» **DIRECTIONS FOR THIS TASK**
With the pictures removed, write out the data below exactly.
--- EXTRACTED MATERIAL ---
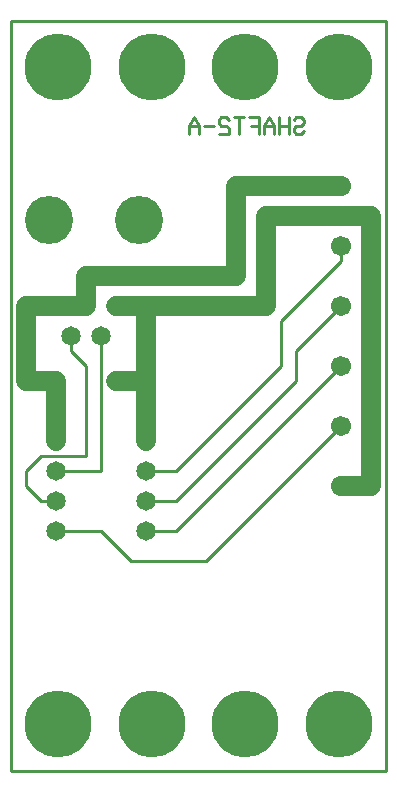
<source format=gbl>
%MOIN*%
%FSLAX25Y25*%
G04 D10 used for Character Trace; *
G04     Circle (OD=.01000) (No hole)*
G04 D11 used for Power Trace; *
G04     Circle (OD=.06700) (No hole)*
G04 D12 used for Signal Trace; *
G04     Circle (OD=.01100) (No hole)*
G04 D13 used for Via; *
G04     Circle (OD=.05800) (Round. Hole ID=.02800)*
G04 D14 used for Component hole; *
G04     Circle (OD=.06500) (Round. Hole ID=.03500)*
G04 D15 used for Component hole; *
G04     Circle (OD=.06700) (Round. Hole ID=.04300)*
G04 D16 used for Component hole; *
G04     Circle (OD=.08100) (Round. Hole ID=.05100)*
G04 D17 used for Component hole; *
G04     Circle (OD=.08900) (Round. Hole ID=.05900)*
G04 D18 used for Component hole; *
G04     Circle (OD=.11300) (Round. Hole ID=.08300)*
G04 D19 used for Component hole; *
G04     Circle (OD=.16000) (Round. Hole ID=.13000)*
G04 D20 used for Component hole; *
G04     Circle (OD=.18300) (Round. Hole ID=.15300)*
G04 D21 used for Component hole; *
G04     Circle (OD=.22291) (Round. Hole ID=.19291)*
%ADD10C,.01000*%
%ADD11C,.06700*%
%ADD12C,.01100*%
%ADD13C,.05800*%
%ADD14C,.06500*%
%ADD15C,.06700*%
%ADD16C,.08100*%
%ADD17C,.08900*%
%ADD18C,.11300*%
%ADD19C,.16000*%
%ADD20C,.18300*%
%ADD21C,.22291*%
%IPPOS*%
%LPD*%
G90*X0Y0D02*D21*X15625Y15625D03*X46875D03*D12*    
X40000Y70000D02*X65000D01*X40000D02*              
X30000Y80000D01*X15000D01*D14*D03*Y90000D03*D12*  
X10000D01*X5000Y95000D01*Y100000D01*              
X10000Y105000D01*X25000D01*Y135000D01*            
X20000Y140000D01*Y145000D01*D14*D03*              
X25000Y155000D03*D11*X5000D01*Y130000D01*         
X15000D01*D14*D03*D11*Y110000D01*D14*D03*         
Y100000D03*D12*X30000D01*Y145000D01*D14*D03*      
X35000Y155000D03*D11*X45000D01*Y130000D01*        
Y110000D01*D14*D03*D12*Y100000D02*X55000D01*D14*  
X45000D03*D12*Y90000D02*X55000D01*D14*X45000D03*  
D12*Y80000D02*X55000D01*D14*X45000D03*D12*        
X55000Y90000D02*X95000Y130000D01*Y140000D01*      
X110000Y155000D01*D15*D03*D12*X90000Y150000D02*   
X110000Y170000D01*X90000Y135000D02*Y150000D01*    
X55000Y100000D02*X90000Y135000D01*X55000Y80000D02*
X110000Y135000D01*D15*D03*Y115000D03*D12*         
X65000Y70000D01*D15*X110000Y95000D03*D11*         
X120000D01*Y185000D01*X85000D01*Y155000D01*       
X75000D01*D15*D03*D11*X45000D01*X25000D02*        
Y165000D01*X75000D01*Y175000D01*D15*D03*D11*      
Y195000D01*X110000D01*D15*D03*Y175000D03*D12*     
Y170000D01*D10*X94163Y216914D02*X95000Y217871D01* 
X96674D01*X97511Y216914D01*Y215957D01*            
X96674Y215000D01*X95000D01*X94163Y214043D01*      
Y213086D01*X95000Y212129D01*X96674D01*            
X97511Y213086D01*X92511Y212129D02*Y217871D01*     
X89163Y212129D02*Y217871D01*X92511Y215000D02*     
X89163D01*X87511Y212129D02*Y215000D01*            
X85837Y217871D01*X84163Y215000D01*Y212129D01*     
X87511Y215000D02*X84163D01*X82511Y212129D02*      
Y217871D01*X79163D01*X82511Y215000D02*X80000D01*  
X75837Y212129D02*Y217871D01*X77511D02*X74163D01*  
X72511Y216914D02*X71674Y217871D01*X70000D01*      
X69163Y216914D01*Y215957D01*X70000Y215000D01*     
X71674D01*X72511Y214043D01*Y212129D01*X69163D01*  
X67511Y215000D02*X64163D01*X62511Y212129D02*      
Y215000D01*X60837Y217871D01*X59163Y215000D01*     
Y212129D01*X62511Y215000D02*X59163D01*D21*        
X46875Y234375D03*X109375D03*X78125D03*D11*        
X35000Y130000D02*X45000D01*D14*X35000D03*D19*     
X42500Y183500D03*X12500D03*D21*X15625Y234375D03*  
X78125Y15625D03*X109375D03*D12*X125000Y0D02*      
Y250000D01*X0Y0D02*X125000D01*X0D02*Y250000D01*   
X125000D01*M02*                                   

</source>
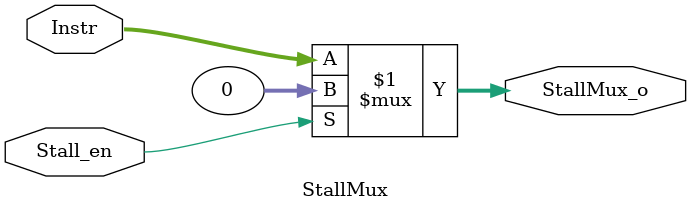
<source format=v>
module StallMux(Stall_en,Instr,StallMux_o);
          input Stall_en;
          input[31:0] Instr;
          
          output[31:0] StallMux_o;          

          
          
          assign StallMux_o=Stall_en?0:Instr;
          
          
          
endmodule
//has been reformed.
</source>
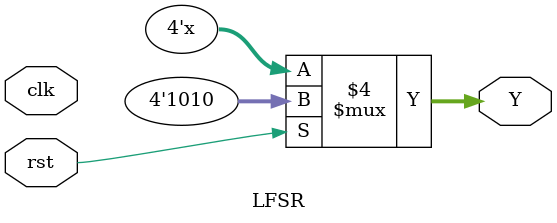
<source format=v>
module LFSR(
  input clk, rst,
  output reg [3:0] Y
);

  always@(*) begin
    
    if(rst)
      Y <= 4'ha;
    
    else 
      Y = {Y[2:0],(Y[3]^Y[2])};
  end
  
endmodule

</source>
---
» **RESULT OF THIS TASK**
<source format=gbl>
%MOIN*%
%FSLAX25Y25*%
G04 D10 used for Character Trace; *
G04     Circle (OD=.01000) (No hole)*
G04 D11 used for Power Trace; *
G04     Circle (OD=.06700) (No hole)*
G04 D12 used for Signal Trace; *
G04     Circle (OD=.01100) (No hole)*
G04 D13 used for Via; *
G04     Circle (OD=.05800) (Round. Hole ID=.02800)*
G04 D14 used for Component hole; *
G04     Circle (OD=.06500) (Round. Hole ID=.03500)*
G04 D15 used for Component hole; *
G04     Circle (OD=.06700) (Round. Hole ID=.04300)*
G04 D16 used for Component hole; *
G04     Circle (OD=.08100) (Round. Hole ID=.05100)*
G04 D17 used for Component hole; *
G04     Circle (OD=.08900) (Round. Hole ID=.05900)*
G04 D18 used for Component hole; *
G04     Circle (OD=.11300) (Round. Hole ID=.08300)*
G04 D19 used for Component hole; *
G04     Circle (OD=.16000) (Round. Hole ID=.13000)*
G04 D20 used for Component hole; *
G04     Circle (OD=.18300) (Round. Hole ID=.15300)*
G04 D21 used for Component hole; *
G04     Circle (OD=.22291) (Round. Hole ID=.19291)*
%ADD10C,.01000*%
%ADD11C,.06700*%
%ADD12C,.01100*%
%ADD13C,.05800*%
%ADD14C,.06500*%
%ADD15C,.06700*%
%ADD16C,.08100*%
%ADD17C,.08900*%
%ADD18C,.11300*%
%ADD19C,.16000*%
%ADD20C,.18300*%
%ADD21C,.22291*%
%IPPOS*%
%LPD*%
G90*X0Y0D02*D21*X15625Y15625D03*X46875D03*D12*    
X40000Y70000D02*X65000D01*X40000D02*              
X30000Y80000D01*X15000D01*D14*D03*Y90000D03*D12*  
X10000D01*X5000Y95000D01*Y100000D01*              
X10000Y105000D01*X25000D01*Y135000D01*            
X20000Y140000D01*Y145000D01*D14*D03*              
X25000Y155000D03*D11*X5000D01*Y130000D01*         
X15000D01*D14*D03*D11*Y110000D01*D14*D03*         
Y100000D03*D12*X30000D01*Y145000D01*D14*D03*      
X35000Y155000D03*D11*X45000D01*Y130000D01*        
Y110000D01*D14*D03*D12*Y100000D02*X55000D01*D14*  
X45000D03*D12*Y90000D02*X55000D01*D14*X45000D03*  
D12*Y80000D02*X55000D01*D14*X45000D03*D12*        
X55000Y90000D02*X95000Y130000D01*Y140000D01*      
X110000Y155000D01*D15*D03*D12*X90000Y150000D02*   
X110000Y170000D01*X90000Y135000D02*Y150000D01*    
X55000Y100000D02*X90000Y135000D01*X55000Y80000D02*
X110000Y135000D01*D15*D03*Y115000D03*D12*         
X65000Y70000D01*D15*X110000Y95000D03*D11*         
X120000D01*Y185000D01*X85000D01*Y155000D01*       
X75000D01*D15*D03*D11*X45000D01*X25000D02*        
Y165000D01*X75000D01*Y175000D01*D15*D03*D11*      
Y195000D01*X110000D01*D15*D03*Y175000D03*D12*     
Y170000D01*D10*X94163Y216914D02*X95000Y217871D01* 
X96674D01*X97511Y216914D01*Y215957D01*            
X96674Y215000D01*X95000D01*X94163Y214043D01*      
Y213086D01*X95000Y212129D01*X96674D01*            
X97511Y213086D01*X92511Y212129D02*Y217871D01*     
X89163Y212129D02*Y217871D01*X92511Y215000D02*     
X89163D01*X87511Y212129D02*Y215000D01*            
X85837Y217871D01*X84163Y215000D01*Y212129D01*     
X87511Y215000D02*X84163D01*X82511Y212129D02*      
Y217871D01*X79163D01*X82511Y215000D02*X80000D01*  
X75837Y212129D02*Y217871D01*X77511D02*X74163D01*  
X72511Y216914D02*X71674Y217871D01*X70000D01*      
X69163Y216914D01*Y215957D01*X70000Y215000D01*     
X71674D01*X72511Y214043D01*Y212129D01*X69163D01*  
X67511Y215000D02*X64163D01*X62511Y212129D02*      
Y215000D01*X60837Y217871D01*X59163Y215000D01*     
Y212129D01*X62511Y215000D02*X59163D01*D21*        
X46875Y234375D03*X109375D03*X78125D03*D11*        
X35000Y130000D02*X45000D01*D14*X35000D03*D19*     
X42500Y183500D03*X12500D03*D21*X15625Y234375D03*  
X78125Y15625D03*X109375D03*D12*X125000Y0D02*      
Y250000D01*X0Y0D02*X125000D01*X0D02*Y250000D01*   
X125000D01*M02*                                   

</source>
<source format=v>
module StallMux(Stall_en,Instr,StallMux_o);
          input Stall_en;
          input[31:0] Instr;
          
          output[31:0] StallMux_o;          

          
          
          assign StallMux_o=Stall_en?0:Instr;
          
          
          
endmodule
//has been reformed.
</source>
<source format=v>
module LFSR(
  input clk, rst,
  output reg [3:0] Y
);

  always@(*) begin
    
    if(rst)
      Y <= 4'ha;
    
    else 
      Y = {Y[2:0],(Y[3]^Y[2])};
  end
  
endmodule

</source>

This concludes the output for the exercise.